In the L.A. Times, Max Boot picks up on Rush Limbaugh's line that the fissures in the Republican united front aren't really there.
Actually, there is a lot less disagreement than meets the eye. Most of the critiques by the likes of Wilkerson and Scowcroft are procedural. They are upset more about how policy has been formulated and implemented — and especially about their own lack of influence — than about the decisions reached.
At least that's what the title of his op-ed says today, and he supports the assertion with an ancient question that has been asked and answered over and over again:
Wilkerson made some cogent arguments about how Bush has been "courting disaster" because of his inability "to stop the feuding elements" within the administration. Of course, one of those feuding elements was Wilkerson's boss, but point taken — nobody would cite the last few years as a model of disciplined bureaucratic management.
Yet what would the realpolitikers have done differently if they had been in charge? That's not at all clear because so many self-identified realists backed the most controversial decision Bush made: to invade Iraq.

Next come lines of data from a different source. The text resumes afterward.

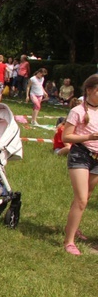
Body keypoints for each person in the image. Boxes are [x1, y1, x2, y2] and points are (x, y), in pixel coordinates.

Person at [61, 75, 98, 256]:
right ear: (89, 90)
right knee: (82, 199)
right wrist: (88, 137)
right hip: (80, 155)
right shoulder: (77, 111)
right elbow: (66, 137)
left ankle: (73, 228)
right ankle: (69, 241)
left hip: (96, 158)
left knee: (84, 198)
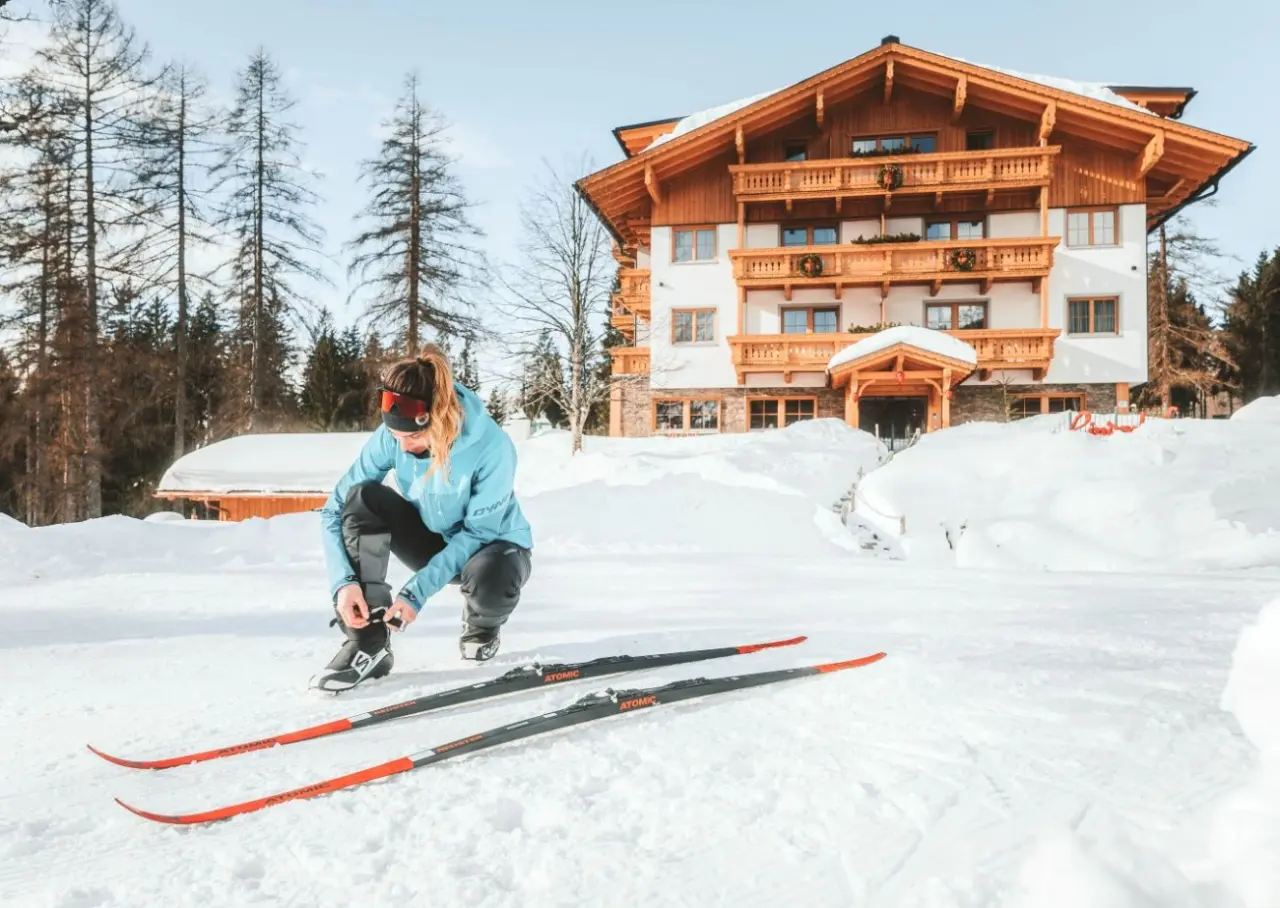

Interestingly, he picks on...the Conservatives that are smacking Harriet Miers around.
Scowcroft was a prominent exception, but Powell, for one, recently told Barbara Walters that he was "right there" with Bush on "the use of force." So were James Baker, George Shultz, Henry Kissinger, George F. Will, Fareed Zakaria and the editors of the National Review and the National Interest — all the rajahs of realism.
If that's not an obvious sign of real divisions, then I'm a South African nightclub owner that was stupid enough to turn away business from one of the finest wimmins in Los Angeles.
Now, these pundits can fire back in an interesting way. Just as they are on the receiving end of the nonsense question neocons have lobbed at sane progressives for years, they can easily say they were as mislead by the Bush/Cheney/Rove spin as anyone else. What is the White House going to do, say "Hey, you knew what we were doing..."?